Medidas estão sendo tomadas na Colômbia para que o fungo não se dissemine pelos outros países da América do Sul, o que é bem complexo e gera insegurança nos produtores paranaenses (leia mais nesta edição). “Um plano de contenção para esse fungo tem que estar muito direcionado, com medidas de quarentena para evitar que o fungo disperse. Como principal forma de dispersão desse fungo nós temos insetos, maquinários, plantas daninhas, homem, ferramentas, solo, água, tudo isso tem que ser contido para não levar o fungo para novas áreas.”
Em Novo Itacolomi, produtores não querem “sofrer antes da hora”
“A gente está tentando não sofrer antes da hora, mas se chegar, não sei o que vamos fazer”. É dessa forma que o presidente da Cooperativa dos Agricultores Familiares de Novo Itacolomi (Cofai), João Rodrigues, fala sobre a chegada do Mal do Panamá, raça 4, numa região importante na produção de banana caturra (nanicão) do Estado, um polo da região Norte.
A cooperativa possui 214 associados que produzem hortaliças, panificados e frutas, entre elas a banana, com média de 140 toneladas por semana vendidas nas Ceasas de Londrina e Maringá. São 35 produtores dedicados à cultura. No município, são mais de 400 hectares. Rodrigues, que produz em média 30 toneladas por hectare/ano salienta que sempre fica ressabiado com as doenças oriundas de outros países.

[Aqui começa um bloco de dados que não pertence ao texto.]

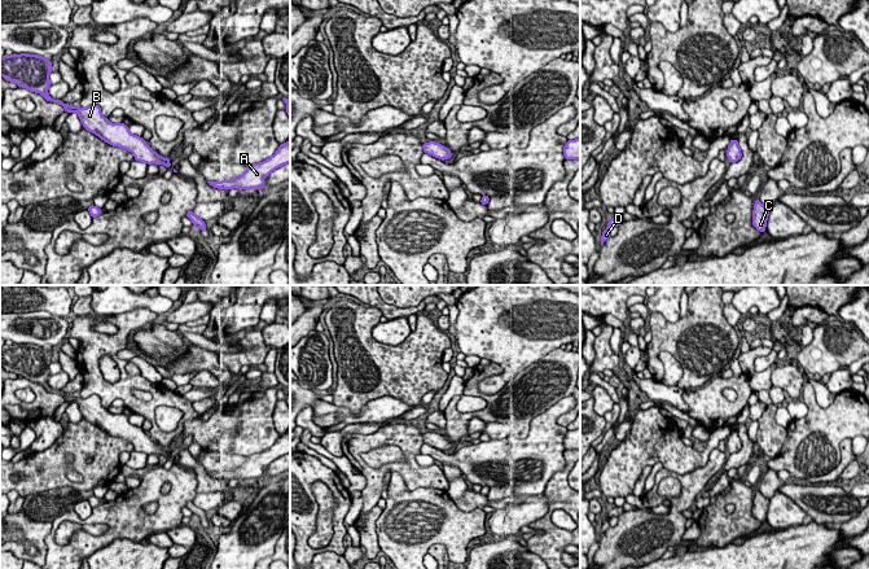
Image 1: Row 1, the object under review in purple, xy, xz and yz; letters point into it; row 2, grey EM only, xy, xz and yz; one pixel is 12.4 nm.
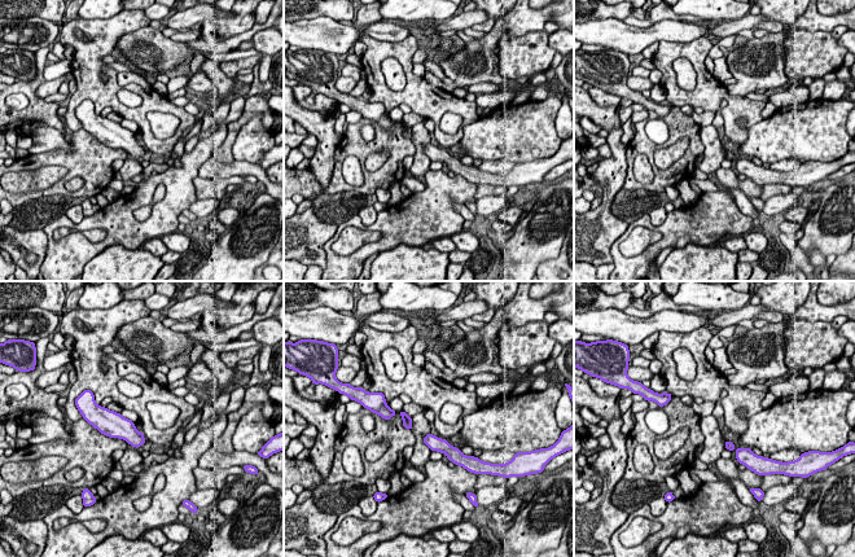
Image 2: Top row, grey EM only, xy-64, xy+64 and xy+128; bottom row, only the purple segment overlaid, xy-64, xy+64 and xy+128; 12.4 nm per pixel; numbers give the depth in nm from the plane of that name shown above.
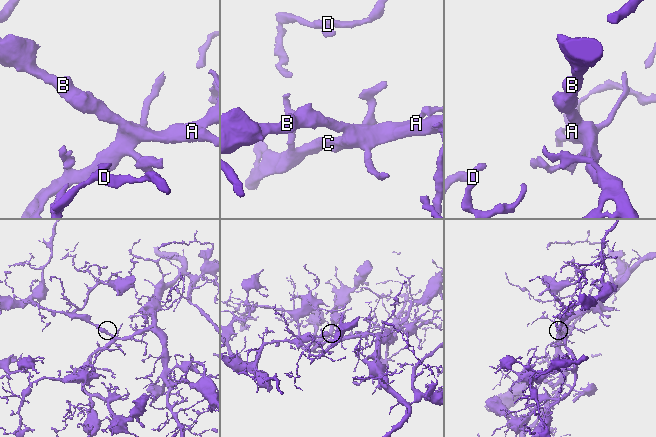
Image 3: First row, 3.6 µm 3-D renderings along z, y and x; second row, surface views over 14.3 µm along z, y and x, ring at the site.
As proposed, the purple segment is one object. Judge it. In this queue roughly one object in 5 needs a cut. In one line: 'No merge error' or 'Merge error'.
No merge error

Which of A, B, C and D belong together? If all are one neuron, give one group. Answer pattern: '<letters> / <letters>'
A B C D

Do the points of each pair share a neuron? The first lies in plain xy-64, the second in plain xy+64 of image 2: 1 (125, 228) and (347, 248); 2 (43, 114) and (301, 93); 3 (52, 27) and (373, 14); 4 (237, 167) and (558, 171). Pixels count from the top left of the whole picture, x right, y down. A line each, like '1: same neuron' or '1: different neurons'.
1: different neurons
2: same neuron
3: different neurons
4: different neurons

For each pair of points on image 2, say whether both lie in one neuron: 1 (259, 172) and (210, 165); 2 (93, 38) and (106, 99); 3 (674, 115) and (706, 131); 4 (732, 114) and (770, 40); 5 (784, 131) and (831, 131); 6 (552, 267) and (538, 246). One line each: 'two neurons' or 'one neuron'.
1: one neuron
2: one neuron
3: two neurons
4: two neurons
5: one neuron
6: two neurons

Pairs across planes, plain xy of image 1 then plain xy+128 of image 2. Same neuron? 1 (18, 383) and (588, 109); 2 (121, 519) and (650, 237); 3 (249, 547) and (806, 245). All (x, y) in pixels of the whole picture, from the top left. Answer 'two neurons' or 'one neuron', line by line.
1: two neurons
2: two neurons
3: one neuron

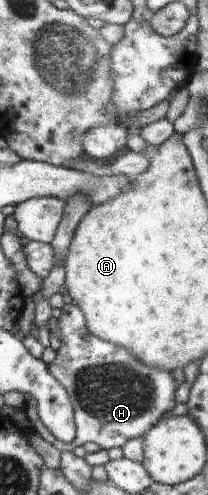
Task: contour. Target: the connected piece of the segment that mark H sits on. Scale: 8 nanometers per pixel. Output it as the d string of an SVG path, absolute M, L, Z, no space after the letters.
M75 304L64 305L61 309L58 328L61 331L61 347L56 359L48 365L49 372L67 391L74 412L76 437L63 443L57 440L43 425L37 411L37 401L26 400L24 411L39 437L55 447L57 451L69 452L93 442L102 450L121 448L129 439L139 439L154 427L159 419L171 414L175 404L177 383L165 369L149 367L141 363L131 351L98 339L86 327L86 318Z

“Quando o governo no passado quis liberar a banana do Equador para o Brasil (o que acabou não acontecendo) ficamos preocupados com as doenças que têm por lá e não temos por aqui. A gente não sabe o que chega de lá. Agora sabendo que o Mal do Panamá já está na América do Sul...”, comenta, sem saber ao certo que a doença só está na Colômbia.
Rodrigues relata ainda que a cooperativa teve boa produção e rentabilidade nos últimos anos. Ele calcula que no ano passado a sobra entre os cooperados foi de R$ 400 mil. Neste ano, a geada de julho atrapalhou as boas projeções. “Daqui uns 30 a 40 dias, não sabemos como vai ser. Queimou tudo, esse mês ainda acho que produzimos alguma coisa, mas depois do dia 15 de outubro não sei o que vamos fazer. Não dá para saber ao certo, mas se estivesse pelo menos chovendo, poderia soltar mais alguns cachos, mesmo mais fracos.”

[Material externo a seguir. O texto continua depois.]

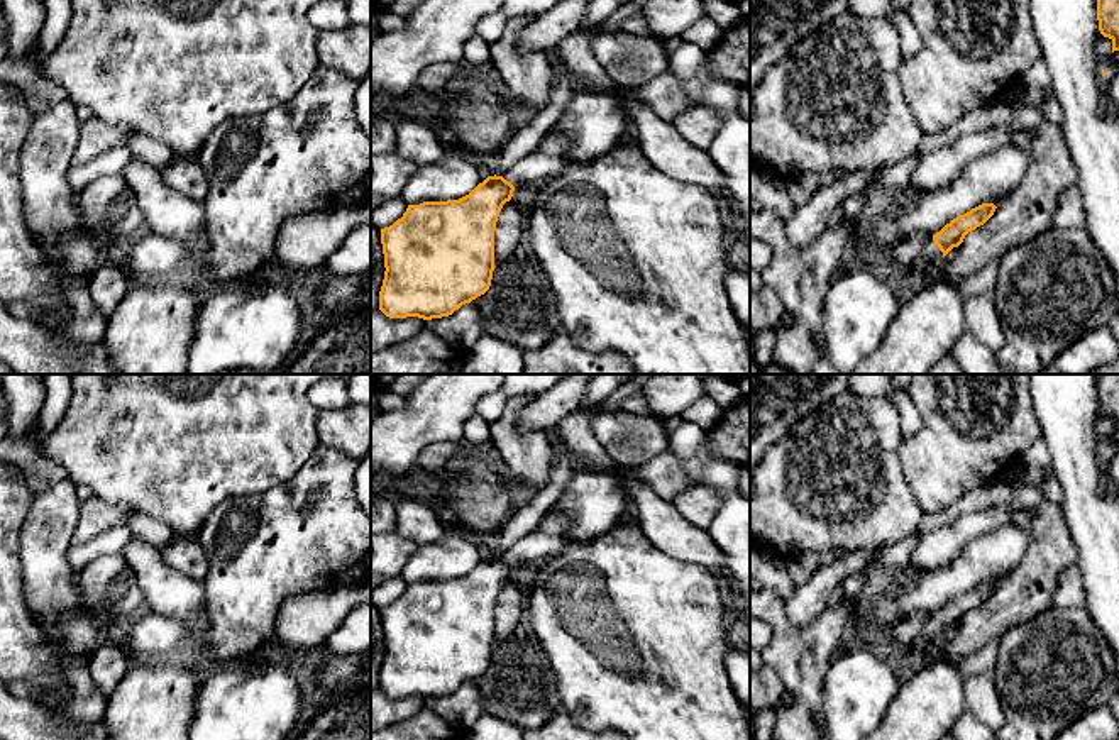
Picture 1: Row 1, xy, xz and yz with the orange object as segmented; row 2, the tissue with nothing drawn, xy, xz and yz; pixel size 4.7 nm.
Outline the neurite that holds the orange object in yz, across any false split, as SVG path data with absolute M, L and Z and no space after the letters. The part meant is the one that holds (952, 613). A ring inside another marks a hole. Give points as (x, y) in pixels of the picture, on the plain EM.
M982 583L953 598L933 616L924 616L921 632L907 647L909 654L921 659L926 657L953 627L963 621L968 611L984 605L994 594L995 588L994 583Z

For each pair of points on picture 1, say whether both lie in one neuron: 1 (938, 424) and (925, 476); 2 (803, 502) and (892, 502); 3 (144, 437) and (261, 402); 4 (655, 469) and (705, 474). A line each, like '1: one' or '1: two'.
1: one
2: one
3: one
4: two

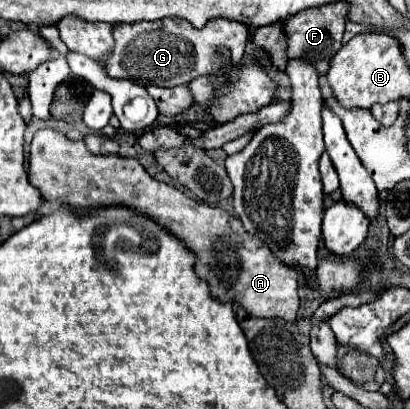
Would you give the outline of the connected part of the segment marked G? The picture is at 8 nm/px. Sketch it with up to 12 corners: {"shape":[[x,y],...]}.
{"shape":[[214,18],[112,26],[110,78],[182,86],[240,62],[248,28]]}

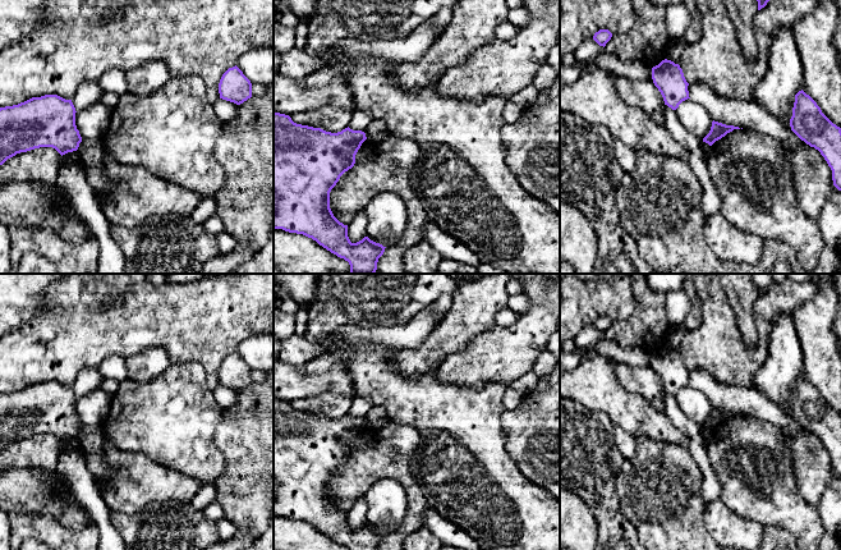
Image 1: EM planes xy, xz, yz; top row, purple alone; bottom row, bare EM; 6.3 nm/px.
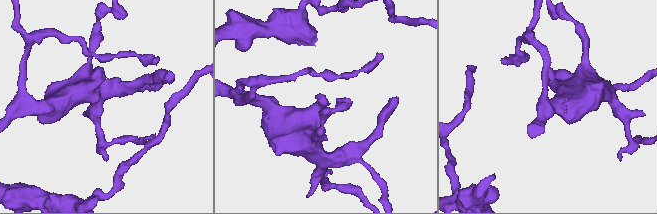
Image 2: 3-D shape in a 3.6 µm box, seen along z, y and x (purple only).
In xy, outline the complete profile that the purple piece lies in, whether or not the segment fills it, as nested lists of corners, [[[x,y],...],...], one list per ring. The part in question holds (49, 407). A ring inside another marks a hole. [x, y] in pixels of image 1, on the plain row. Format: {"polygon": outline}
{"polygon": [[[58,381],[32,384],[0,394],[0,452],[20,439],[52,434],[61,443],[77,437],[82,423],[72,386]]]}

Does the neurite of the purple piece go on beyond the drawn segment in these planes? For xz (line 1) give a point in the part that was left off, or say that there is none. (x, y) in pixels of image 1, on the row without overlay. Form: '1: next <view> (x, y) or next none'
1: next none

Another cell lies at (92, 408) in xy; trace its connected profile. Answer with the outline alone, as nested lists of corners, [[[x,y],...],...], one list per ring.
[[[98,385],[89,394],[75,399],[75,412],[82,426],[102,426],[112,397]]]

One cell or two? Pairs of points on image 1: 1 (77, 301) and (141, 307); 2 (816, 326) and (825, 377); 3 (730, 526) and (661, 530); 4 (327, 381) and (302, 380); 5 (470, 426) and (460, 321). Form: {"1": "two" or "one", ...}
{"1": "one", "2": "one", "3": "two", "4": "one", "5": "two"}

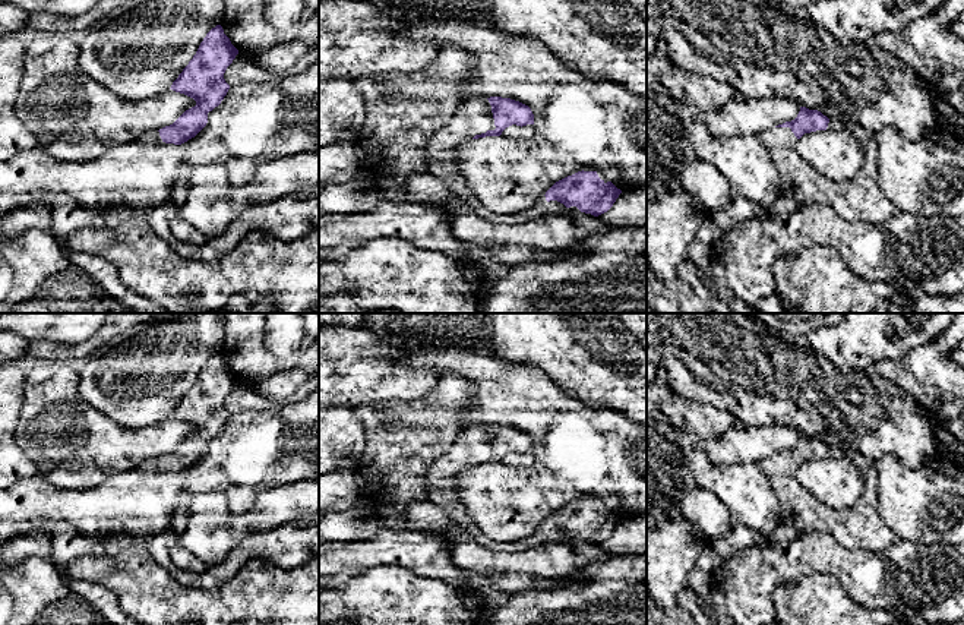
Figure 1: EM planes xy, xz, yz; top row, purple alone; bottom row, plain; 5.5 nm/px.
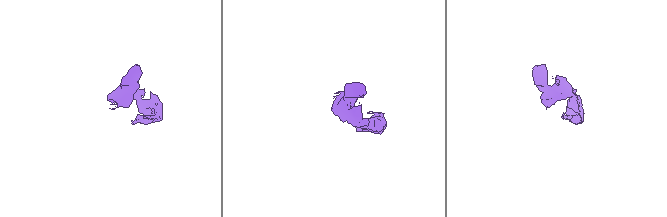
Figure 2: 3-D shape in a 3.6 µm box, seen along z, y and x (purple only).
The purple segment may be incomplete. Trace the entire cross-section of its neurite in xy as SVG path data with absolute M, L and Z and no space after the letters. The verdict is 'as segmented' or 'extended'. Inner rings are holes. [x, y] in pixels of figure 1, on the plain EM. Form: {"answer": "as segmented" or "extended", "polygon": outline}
{"answer": "extended", "polygon": "M222 354L212 356L170 416L193 426L196 433L186 438L173 452L146 460L139 468L181 473L195 465L206 454L208 441L218 435L227 423L230 413L224 401L237 382L238 378L224 362Z"}

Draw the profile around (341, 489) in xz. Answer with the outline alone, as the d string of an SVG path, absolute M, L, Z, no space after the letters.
M334 470L319 476L319 515L373 504L366 477L358 470Z

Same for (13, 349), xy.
M0 331L0 364L1 363L31 363L29 359L31 340L20 335Z

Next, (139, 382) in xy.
M216 313L176 315L133 329L121 343L79 364L79 394L114 423L142 429L168 419L196 382L206 362L221 353L225 321Z

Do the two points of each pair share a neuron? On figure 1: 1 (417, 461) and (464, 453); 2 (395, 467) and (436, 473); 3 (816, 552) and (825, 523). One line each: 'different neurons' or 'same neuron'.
1: different neurons
2: different neurons
3: different neurons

Por outro lado, o ponto positivo tem sido as vendas. A caixa da banana da cooperativa de 22 quilos é comercializada atualmente entre R$ 25 e R$ 28, e olha que a qualidade não está essas coisas. O preço normal gira na casa dos R$ 10, sendo em média de R$ 4 o custo de produção. “Hoje, as principais doenças que temos aqui são a sigatoka-amarela (também fungo) e a broca, mas temos melhorado o manejo. Essa semana tivemos aqui uma demonstração de pulverização com um novo equipamento. O principal custo ainda continua sendo a mão de obra.” (V.L.)